As the Packers look to overcome the loss of Joe Johnson at one end of their defensive line, Kabeer Gbaja-Biamila is hoping to turn up the heat from the other side.
One of the NFL's best pass rushers, coming off a pair of double-digit sack seasons, Gbaja-Biamila hasn't been getting to opposing quarterbacks the way he would like this season, and the frustration is beginning to show.
"Oh, yeah, he's frustrated," GM/Head Coach Mike Sherman said this week. "He and I visited (Tuesday) quite a bit and talked about our frustration.
"Hopefully he'll get an opportunity to break out of this. Any great player goes through periods of less than what is expected ... and the objective to get out of the slump is to keep working and keep doing the things that made you a great player."
In Gbaja-Biamila's mind that means forgetting about the statistics and concentrating more on his effort.
Through six games this season, starting each one at the Packers' elephant end position, Gbaja-Biamila has recorded a total of two sacks.
Interestingly, that's just one fewer than he had through six games in 2002, when he went on to compile 12 sacks for the year. But with the Packers defense struggling to pressure the quarterback this season, Gbaja-Biamila's start has fallen under greater scrutiny.
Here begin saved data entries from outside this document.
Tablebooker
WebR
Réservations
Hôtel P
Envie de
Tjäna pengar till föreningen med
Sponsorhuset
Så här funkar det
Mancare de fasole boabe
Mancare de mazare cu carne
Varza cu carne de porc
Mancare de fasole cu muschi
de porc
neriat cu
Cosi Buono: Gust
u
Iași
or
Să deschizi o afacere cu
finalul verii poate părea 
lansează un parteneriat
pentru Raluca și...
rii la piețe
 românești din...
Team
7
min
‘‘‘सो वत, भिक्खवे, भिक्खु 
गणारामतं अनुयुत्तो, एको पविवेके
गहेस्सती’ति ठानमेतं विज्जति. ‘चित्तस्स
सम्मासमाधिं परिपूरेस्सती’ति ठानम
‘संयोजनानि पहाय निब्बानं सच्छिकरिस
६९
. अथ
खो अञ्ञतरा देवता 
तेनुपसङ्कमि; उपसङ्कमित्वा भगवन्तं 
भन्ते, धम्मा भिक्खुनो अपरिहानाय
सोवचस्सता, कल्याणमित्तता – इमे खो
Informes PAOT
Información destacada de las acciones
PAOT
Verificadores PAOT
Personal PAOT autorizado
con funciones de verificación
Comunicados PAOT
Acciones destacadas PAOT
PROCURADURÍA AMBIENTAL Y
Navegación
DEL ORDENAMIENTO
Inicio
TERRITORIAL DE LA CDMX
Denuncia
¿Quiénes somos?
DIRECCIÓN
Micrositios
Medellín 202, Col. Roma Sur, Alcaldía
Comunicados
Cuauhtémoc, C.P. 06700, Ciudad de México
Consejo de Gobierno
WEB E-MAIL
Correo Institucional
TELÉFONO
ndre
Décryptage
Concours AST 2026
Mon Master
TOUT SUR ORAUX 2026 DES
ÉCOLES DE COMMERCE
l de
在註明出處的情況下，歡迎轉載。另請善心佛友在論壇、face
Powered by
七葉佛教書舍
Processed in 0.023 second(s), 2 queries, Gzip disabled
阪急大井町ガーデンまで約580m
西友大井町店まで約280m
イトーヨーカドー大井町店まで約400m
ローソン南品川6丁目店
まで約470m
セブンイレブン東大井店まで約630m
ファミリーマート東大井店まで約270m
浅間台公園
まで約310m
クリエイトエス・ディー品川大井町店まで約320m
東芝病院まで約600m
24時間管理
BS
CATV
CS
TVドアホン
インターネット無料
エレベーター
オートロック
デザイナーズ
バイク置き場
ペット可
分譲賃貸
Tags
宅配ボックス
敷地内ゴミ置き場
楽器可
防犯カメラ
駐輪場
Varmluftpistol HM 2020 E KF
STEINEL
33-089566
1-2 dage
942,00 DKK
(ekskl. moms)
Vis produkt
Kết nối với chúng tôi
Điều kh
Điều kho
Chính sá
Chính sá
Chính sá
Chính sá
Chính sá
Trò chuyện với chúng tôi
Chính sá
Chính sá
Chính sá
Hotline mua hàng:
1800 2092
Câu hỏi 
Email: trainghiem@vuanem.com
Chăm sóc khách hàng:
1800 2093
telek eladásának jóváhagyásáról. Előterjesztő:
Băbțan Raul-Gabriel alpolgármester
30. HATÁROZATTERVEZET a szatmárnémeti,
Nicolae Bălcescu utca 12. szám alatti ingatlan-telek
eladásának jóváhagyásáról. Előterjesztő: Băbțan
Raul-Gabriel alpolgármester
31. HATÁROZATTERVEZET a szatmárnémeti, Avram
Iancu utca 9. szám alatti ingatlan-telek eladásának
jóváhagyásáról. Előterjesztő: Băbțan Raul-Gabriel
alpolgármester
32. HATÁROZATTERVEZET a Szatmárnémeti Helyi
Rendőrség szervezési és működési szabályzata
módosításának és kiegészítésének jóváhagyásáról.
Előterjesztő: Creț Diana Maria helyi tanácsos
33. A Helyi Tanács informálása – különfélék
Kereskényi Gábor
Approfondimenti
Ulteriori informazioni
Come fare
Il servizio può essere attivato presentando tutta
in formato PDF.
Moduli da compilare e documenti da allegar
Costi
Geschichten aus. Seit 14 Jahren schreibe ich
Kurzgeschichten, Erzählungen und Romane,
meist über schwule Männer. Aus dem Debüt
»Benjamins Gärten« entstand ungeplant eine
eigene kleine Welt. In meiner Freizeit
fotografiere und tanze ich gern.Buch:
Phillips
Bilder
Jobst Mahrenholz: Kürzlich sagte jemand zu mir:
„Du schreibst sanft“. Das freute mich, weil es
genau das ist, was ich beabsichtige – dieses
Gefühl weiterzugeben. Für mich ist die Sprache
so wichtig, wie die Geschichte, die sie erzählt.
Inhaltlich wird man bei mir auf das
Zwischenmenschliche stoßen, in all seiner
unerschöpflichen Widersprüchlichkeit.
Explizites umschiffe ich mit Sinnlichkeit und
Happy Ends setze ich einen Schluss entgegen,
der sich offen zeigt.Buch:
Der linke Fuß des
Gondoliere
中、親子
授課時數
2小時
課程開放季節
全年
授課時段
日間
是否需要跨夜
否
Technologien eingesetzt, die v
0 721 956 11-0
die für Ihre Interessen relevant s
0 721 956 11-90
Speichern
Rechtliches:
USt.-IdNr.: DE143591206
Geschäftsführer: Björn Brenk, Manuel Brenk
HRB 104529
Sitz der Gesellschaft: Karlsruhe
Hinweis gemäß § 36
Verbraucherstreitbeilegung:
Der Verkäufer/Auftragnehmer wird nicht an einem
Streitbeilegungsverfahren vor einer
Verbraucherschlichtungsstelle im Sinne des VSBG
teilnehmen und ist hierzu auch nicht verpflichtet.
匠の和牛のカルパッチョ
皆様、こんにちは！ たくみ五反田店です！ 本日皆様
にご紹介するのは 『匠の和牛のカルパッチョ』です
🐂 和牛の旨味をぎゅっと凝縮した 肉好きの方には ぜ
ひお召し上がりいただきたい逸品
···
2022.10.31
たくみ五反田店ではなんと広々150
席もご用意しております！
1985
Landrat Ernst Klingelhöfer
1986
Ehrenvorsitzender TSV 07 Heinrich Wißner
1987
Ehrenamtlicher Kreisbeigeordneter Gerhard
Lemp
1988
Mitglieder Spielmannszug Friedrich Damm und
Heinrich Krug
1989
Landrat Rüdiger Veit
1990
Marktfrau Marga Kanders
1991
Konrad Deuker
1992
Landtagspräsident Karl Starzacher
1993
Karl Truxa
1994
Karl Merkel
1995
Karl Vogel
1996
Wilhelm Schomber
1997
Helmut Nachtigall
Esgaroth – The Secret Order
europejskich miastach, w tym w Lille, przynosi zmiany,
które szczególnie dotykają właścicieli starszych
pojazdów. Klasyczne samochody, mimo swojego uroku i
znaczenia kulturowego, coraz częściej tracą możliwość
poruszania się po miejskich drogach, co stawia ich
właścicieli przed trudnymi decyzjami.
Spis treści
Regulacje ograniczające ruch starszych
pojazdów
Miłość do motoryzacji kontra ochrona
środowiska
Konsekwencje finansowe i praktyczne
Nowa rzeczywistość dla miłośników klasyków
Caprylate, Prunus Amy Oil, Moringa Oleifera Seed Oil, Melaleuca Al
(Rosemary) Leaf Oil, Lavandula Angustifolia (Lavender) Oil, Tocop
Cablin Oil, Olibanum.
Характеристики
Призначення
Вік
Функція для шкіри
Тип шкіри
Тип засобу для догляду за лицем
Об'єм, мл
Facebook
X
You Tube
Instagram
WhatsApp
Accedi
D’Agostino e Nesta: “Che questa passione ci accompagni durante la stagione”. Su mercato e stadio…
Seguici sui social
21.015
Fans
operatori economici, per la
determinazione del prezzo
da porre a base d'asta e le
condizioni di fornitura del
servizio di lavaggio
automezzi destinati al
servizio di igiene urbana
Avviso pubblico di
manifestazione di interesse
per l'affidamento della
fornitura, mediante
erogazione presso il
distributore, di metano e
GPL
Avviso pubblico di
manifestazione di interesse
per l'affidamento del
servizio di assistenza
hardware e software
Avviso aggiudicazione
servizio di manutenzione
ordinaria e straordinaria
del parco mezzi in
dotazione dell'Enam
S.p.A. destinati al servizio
"I feel I can do better," Gbaja-Biamila said. "I don't even care if I get the sacks or not. All I know is that I'm going to put my best foot forward, do my very best, and if the sacks come, they come, and if they don't, it doesn't matter anymore. What matters is that I do my very best on the field in the games."
It's not that KGB hasn't been trying.
Although Kansas City Chiefs all-pro tackle Willie Roaf largely contained Gbaja-Biamila in 1-on-1 match-ups last weekend, Sherman said the fourth-year pro has often been the target of double-teams.
To combat that, the Packers have occasionally shifted KGB from side to side along the line, but it's apparent that his reputation precedes him.
"Obviously when you are a marked man, it's a little bit tougher," Sherman said. "Every team that we have played that I've talked to, the coach said that was an issue that they had to address in playing us: 'How are we going to block No. 94?'
"But he still has to get to be able to get to the quarterback. I believe that he will. I believe he still has the same skill and determination. He has a great first step, that hasn't changed. He has great leverage and the tenacity to get to the ball. I think that will come."
To increase his chances of getting to the quarterback, the one other change Gbaja-Biamila plans to make is to expect a pass on every play, and react to the run only if he sees it.
A third-down rusher his first two seasons in the league, Gbaja-Biamila became the starter at elephant end in Week 6 of 2002. But he averaged more sacks as an every-down player in 2002 than he did coming in on third downs alone, disputing the notion that his speed has been diminished by increased reps.
"I don't think it's affected me," Gbaja-Biamila said. "I've been playing this game since Pop Warner and high school and I've been playing every down. It's only in the NFL where I had to do third-down situations."
Even if Gbaja-Biamila's sacks were to decrease as the result of playing every down, the increased threat of the sack arguably works to the Packers' advantage. The more KGB is on the field, the more opponents have to account for him.
And even if Gbaja-Biamila isn't the one to drop the quarterback, he can still have an adverse effect on the opponent's game plan.
"You want sacks," Gbaja-Biamila said, "but the pressure -- if you can get the quarterback out of rhythm -- that's just as good as a sack."